As the agonists are what fills our cameras of consciousness, and it is by the lumination of their torches that we view the place, the people, the era – 1965 and '66 according to the observer – then surely some kinds of introductions are in order: The assembling force by which the disjunct quartet eventually gathers is known as Jacobi, first name David. By the grace of those willing to pick up hitchhikers, he has traversed the nation of billboards from west to east, landing in New York; secretly pocketed within his belongings are two-hundred caps of lysergic acid, pills to set ablaze the dense shrubbery of the psyche and put into view the horizon of truths beyond it; this is his revolution, his purpose, to be at once dealer and spiritual guide – to be his answer to the search for 'stained glass rain.' His friend the poet, Michael, is known as the Hermit, thus accurately describing his lifestyle; the brass number plate on his appartment presents his surname as Shawtry, wealthy and lawyer-blooded Shawtry. But Michael forsook that life, exhanged it with a typewriter so as to pour his soul onto it and thus uncover his own individual language. This quest is largely shared by Christine Lesie, former housewife of old money, now a poetess rummaging through her writings to find a purpose for her failed life; a pale, slender, classic beauty, ten years above Jacobi's young age, but his desire for her is infinite and immediate, an illicit amour but an inevitable one. Finally, an epicenter named Botticelli, or possibly Dennis Mulligan, is coming from the west; Jacobi knows this spring storm well but Michael and Christine are utterly unprepared for what is to pass: What he brings is both his gale force personality, a briefcase brimming with 'bennies' and 'caps', and "that stained glass rain that Jacobi and Christine had been praying for."
A gander at the different reviews of Stained Glass Rain reveals how understudied this book is.
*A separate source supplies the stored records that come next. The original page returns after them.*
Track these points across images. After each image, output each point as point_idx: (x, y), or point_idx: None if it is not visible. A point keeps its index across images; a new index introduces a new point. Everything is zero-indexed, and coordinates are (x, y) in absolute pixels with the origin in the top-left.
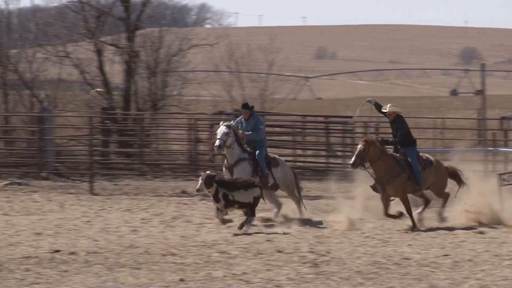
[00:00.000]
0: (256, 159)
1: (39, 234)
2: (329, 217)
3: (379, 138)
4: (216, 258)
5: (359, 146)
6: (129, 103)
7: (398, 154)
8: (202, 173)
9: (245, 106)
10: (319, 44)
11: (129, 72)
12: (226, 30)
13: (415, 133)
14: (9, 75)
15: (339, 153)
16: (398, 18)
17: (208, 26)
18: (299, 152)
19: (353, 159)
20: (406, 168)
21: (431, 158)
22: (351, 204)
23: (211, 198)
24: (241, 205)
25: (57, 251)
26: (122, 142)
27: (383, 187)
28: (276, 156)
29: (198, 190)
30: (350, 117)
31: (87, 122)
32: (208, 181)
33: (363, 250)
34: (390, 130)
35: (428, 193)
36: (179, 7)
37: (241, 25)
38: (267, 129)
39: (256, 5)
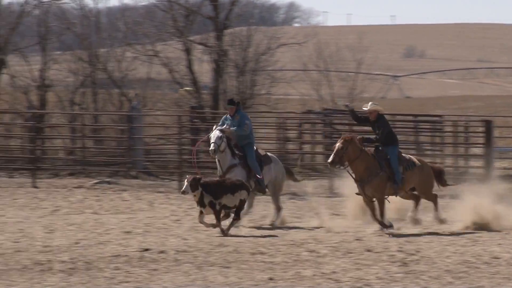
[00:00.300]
0: (247, 163)
1: (128, 232)
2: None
3: (359, 137)
4: (305, 257)
5: (337, 145)
6: (217, 102)
7: (378, 154)
8: (188, 176)
9: (231, 101)
10: (408, 42)
11: (218, 71)
12: (314, 28)
13: (504, 132)
14: (98, 74)
15: (428, 152)
16: (488, 17)
17: (296, 25)
18: None
19: (331, 157)
20: (386, 168)
21: (414, 159)
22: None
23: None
24: (226, 209)
25: (147, 249)
26: None
27: (363, 187)
28: (268, 153)
29: (183, 192)
30: (440, 116)
31: (176, 121)
32: (194, 184)
33: (452, 249)
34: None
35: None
36: (267, 6)
37: (329, 24)
38: (357, 128)
39: (345, 4)
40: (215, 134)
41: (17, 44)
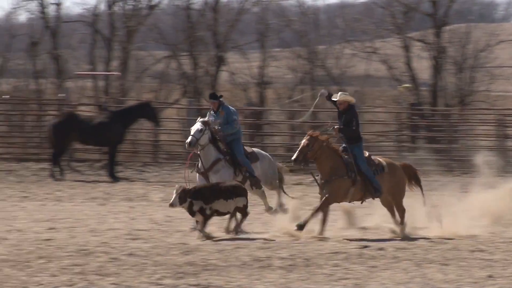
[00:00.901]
0: (234, 158)
1: (344, 229)
2: None
3: (336, 126)
4: None
5: (303, 141)
6: (436, 99)
7: (346, 156)
8: (177, 186)
9: (213, 95)
10: None
11: (437, 68)
12: None
13: None
14: (317, 71)
15: None
16: None
17: None
18: None
19: (295, 154)
20: (353, 173)
21: (383, 162)
22: None
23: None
24: (219, 214)
25: (366, 246)
26: (430, 138)
27: (324, 187)
28: (254, 149)
29: (171, 205)
30: None
31: (395, 118)
32: (183, 197)
33: None
34: None
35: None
36: (486, 2)
37: None
38: None
39: None
40: (195, 126)
41: (236, 41)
The importance of the prayer's for 'stained glass rain' is expressed in no uncertain terms within the novel – which is further boldened by the fact that the title, which is supposed to epitomize the contents, consist of these very three words – yet not a single review which this reviewer has managed to dig up has attempted to debate these prayers, and there seems to exist no deeper literary analyses beyond those found in these reviews. (These results were limited to Google's benevolence.) Numbers, i.e. popularity, facilitate debate, and it would seem that Stained Glass Rain never managed to find habitation in any notable quanta of bookshelves. This reviewer suspect the fault may lie with the ill-chosen cover. Having quickly consultet four friends, presenting them with the '93 edition, demanding that they guess what kind of book it was in mere three seconds, thus having them rely solely on their first impressions: Two guessed that it was a book for teaching math, one guessed that it was a book for teaching language (which would be my assessment as well), and one thought it an unspecified sort of coursebook; five voices hardly make solid evidence, but I feel that my claim has some validity. Also, it has a lumpy spine which one would not expect from a professional press. The '03 reprint by Wildside Press suffer a similar problem only that now it has the guise of an art-book or a factual presentation regarding church windows.
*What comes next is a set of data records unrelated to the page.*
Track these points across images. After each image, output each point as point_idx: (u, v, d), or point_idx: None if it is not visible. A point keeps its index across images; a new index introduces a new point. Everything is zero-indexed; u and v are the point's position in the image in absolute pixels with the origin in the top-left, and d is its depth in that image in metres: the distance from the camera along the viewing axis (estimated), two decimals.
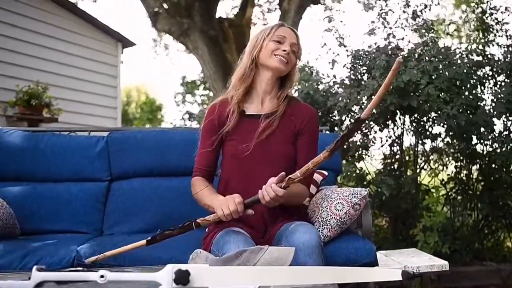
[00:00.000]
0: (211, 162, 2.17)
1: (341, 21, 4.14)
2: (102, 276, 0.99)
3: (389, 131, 3.97)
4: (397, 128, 3.96)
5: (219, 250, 1.85)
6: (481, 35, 4.18)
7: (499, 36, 4.07)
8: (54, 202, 2.74)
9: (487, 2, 4.11)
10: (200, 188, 2.10)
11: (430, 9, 3.97)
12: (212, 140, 2.15)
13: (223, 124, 2.13)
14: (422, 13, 3.96)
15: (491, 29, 4.08)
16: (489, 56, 3.92)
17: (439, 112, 3.53)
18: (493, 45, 4.06)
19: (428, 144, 4.09)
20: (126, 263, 2.18)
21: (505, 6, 4.07)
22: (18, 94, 5.56)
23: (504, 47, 3.91)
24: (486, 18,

Mr. Boston writes with a high precision, when a word is chosen and a sentence made then one can expect them to have undergone a stringent screening process. He is first and foremost a poet, an occupation he has held since the 60's, rewarding him with a trained eye for perfecting expressions. Thus one must expect that the term 'stained glass rain' is the most ideal one for what he intended it to represent, and it is not unlikely that it was chosen because no existing term sufficiently conveyed his intention. It seems to this reviewer that 'stained glass rain' represents some undefinable spark of magic whose effect makes you feel like life is special. Stained glass is many-coloured, and shiny droplets of it will let its surroundings reflect in them or permit the surroundings to be viewed through them, in both cases they will re-present the world in a rainbow's worth of colour; beholding the world, or oneself, through these spheres will turn whatever is beheld into something vivid and spectacular, perhaps even overworldly. And these droplets constitute rain, which begins and ends at its own leisure, making this experience of magic both fickle and finite; but also rain is the lifegiver, and a drizzle of the wonderous will sustain those affected by it through the colourless normality of arid times.
Stained Glass Rain is a read which puts demands on one's vocabulary and ability to digest far-reaching uses of literary devices and figurative language – particularily once the text dips into its soliloquys there will be parts which can be quite opaque – however the language does as often revert to the downright base and simple, it is all a matter of what most perfectly portrays the experience of a given moment and Boston goes to great lengths to achieve this. The text can at one point be organized into chapters, then alter its course into a epistolary sequences of letters or diaries to allow for their uninterrupted monologues to present the happenings retrospectively, or the text could turn into a dramaturgy to underline the superficialness of the situation, or memory might be presented as a single endless sentence through which a continuous throughtstream passes – and then this reviewer will content himself with adding an et cetera to better restrict the size of this sentence. In short, this is one unique novel and that is at least as much because of how it is written as due to the story itself. Let me present a few quotes just to finish this topic with Boston's own words:
"Throughout the meal he talked about his parents—'My father's the original phantom capitalist, scarcer than eel bones. Even I have to make three appointments before I get to see him.'—and when the check arrived it was Jacobi who wound up paying most of it——'Look, man, I'm a little low on cash until I see my mother again, and you know that scene. I'm just not up to a third-degree right now.'"
"('Do you want more?' 'Yes, more, still more.') Christina, the flavour of America is catsup and carcinogens, apple pie and anesthetics."
"Central Park is a joy on acid. Ask David Jacobi. Ask Christine Leslie. Ask Michael Shawtry. Ask Dennis Mulligan, but don't believe what he tells you."
There seems to be a general agreement that Stained Glass Rain does a good job at recollecting the life of youth in the 1960's. This reviewer was not alive during that time period and so have to trust this consensus. Nor can I confirm that the depictions of drug use has any anchoring to reality. What I cannot doubt, however, is how believable the descriptions and characters are, how the tale presents itself with such utter tangibility that it comes closer to true life experience than fiction. It is a remarkable feat of penmanship.
When I first read this, I said it was the best book I ever read, and it remains so - the best book of its kind. Crafted with the skill of a Grand Master Poet, but with a writer's talent as well, it has poetry and a play as well as fiction, all woven together beautifully. His characters come alive so vividly, you recognize their traits in strangers as well as friends. Boston paints the 60's in light and shadow; a young man searches for meaning, drugs like LSD are part of it, but the story isnt about drugs. You'd be wise to own this book, it's about an era that should not be misunderstood.